Ceux qui acclamaient Pétain et ceux qui acclamaient De Gaulle

Il existe dans toute communauté humaine de ces « vérités établies » que personne ne songe à discuter, ni même à examiner. Qui les conteste passe pour un hurluberlu, un provocateur, un trublion. Comme nos lecteurs le savent, c’est un rôle dans lequel je me sens très à l’aise.
Au cours des dernières commémorations de la libération de la France par les Alliés, avec le concours de l’Armée française renaissante et des Forces françaises de l’Intérieur, il a été répété pour la énième fois, et sans que se manifeste le moindre avis contraire, que les Parisiens qui acclamaient le Général de Gaulle et les libérateurs étaient les mêmes que ceux qui acclamaient encore le Maréchal Pétain quelques jours plus tôt. À croire que les Français (ou du moins ceux qui parlent en leur nom) ont eu accès à un recensement méthodique de nature scientifique ayant à l’époque établi ce fait avec une certitude absolue. Est-il besoin de préciser qu’un tel recensement n’a jamais eu lieu et que les sondages d’opinion n’existaient pas encore. (Un tel sondage eut été d’ailleurs sans valeur dans une période aussi troublée.)
Sur quelle source d’information peuvent donc bien s’appuyer ceux qui proclament depuis 60 ans avec une parfaite assurance : « Ceux qui applaudissaient De Gaulle et ceux qui applaudissaient Pétain, c’étaient les mêmes ! » ? Auraient-ils appris dans quelque officine de magie à sonder les reins et les cœurs ? D’où tiennent-ils cette extra-lucidité ? Eh bien je vais vous le dire : Ils ne tirent cela que de leur immense vanité, qui les porte à juger de haut le petit peuple de France, et ils trouvent un plaisir pervers à présenter leurs concitoyens comme des girouettes sans convictions.

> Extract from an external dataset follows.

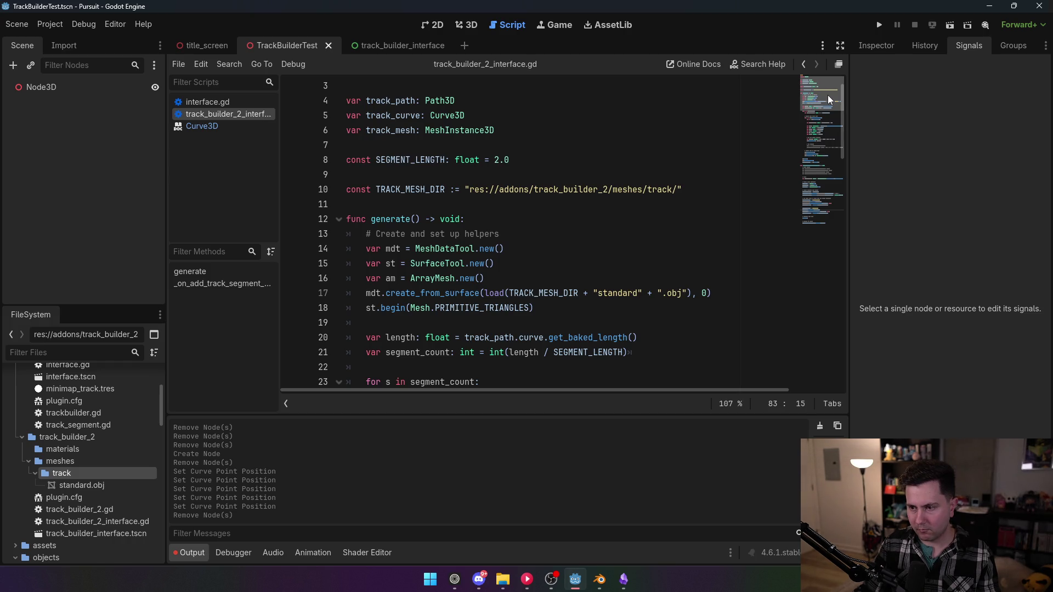
pyautogui.moveTo(827, 94); pyautogui.dragTo(834, 236)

Qu’une partie de toute population soit composée d’influençables, d’hésitants et d’opportunistes prêts à se mettre dans le sens du vent, je me garderai de le contester. Mais elle ne représente à mon avis qu’une minorité : ce « marais » d’esprits mous qui n’ont pas d’opinion véritable et pour qui le dernier qui a parlé a raison. Ou tout simplement ceux qui suivent le vainqueur ou qui suivent le chef, parce que c’est leur tempérament ou leur paresse d’esprit. Mais quant à moi je demeure convaincu que dans la foule qui acclamait De Gaulle le 25 août 1944, il n’y avait guère plus que 10 % de ceux qui avaient acclamé Pétain auparavant. Certes, je n’ai pas, moi non plus, de « méthode scientifique » pour mesurer cela. Mais j’étais à l’époque un garçonnet qui n’avait ni ses yeux ni ses oreilles dans sa poche et qui, dans le voisinage, savait fort bien qui penchait vers qui.
Dans ma propre famille, réduite à ma mère et à ma tante (mon père étant prisonnier de guerre en Prusse orientale), nous n’avons jamais acclamé Pétain – même si nous ne le jugions pas complètement négatif. Nous écoutions régulièrement la radio de Londres et nous ne fûmes pas les derniers à acclamer De Gaulle, Leclerc et Chaban lorsque le jour de gloire fut arrivé.
Il est vrai que rien ne ressemble plus à une foule qu’une autre foule, mais on ne doit pas en conclure que toutes les foules sont pareilles. Quand une foule applaudissait Pétain, ceux qui ne l’aimaient pas restaient chez eux. Quand une autre foule acclama De Gaulle à la Libération, ceux qui avaient acclamé Pétain, croyez-moi, ne se montraient guère. Alors ceux qui prétendent, avec une suffisance teintée de mépris : « C’étaient les mêmes ! », sans en avoir, et pour cause, le plus petit commencement de preuve, feraient mieux de se taire.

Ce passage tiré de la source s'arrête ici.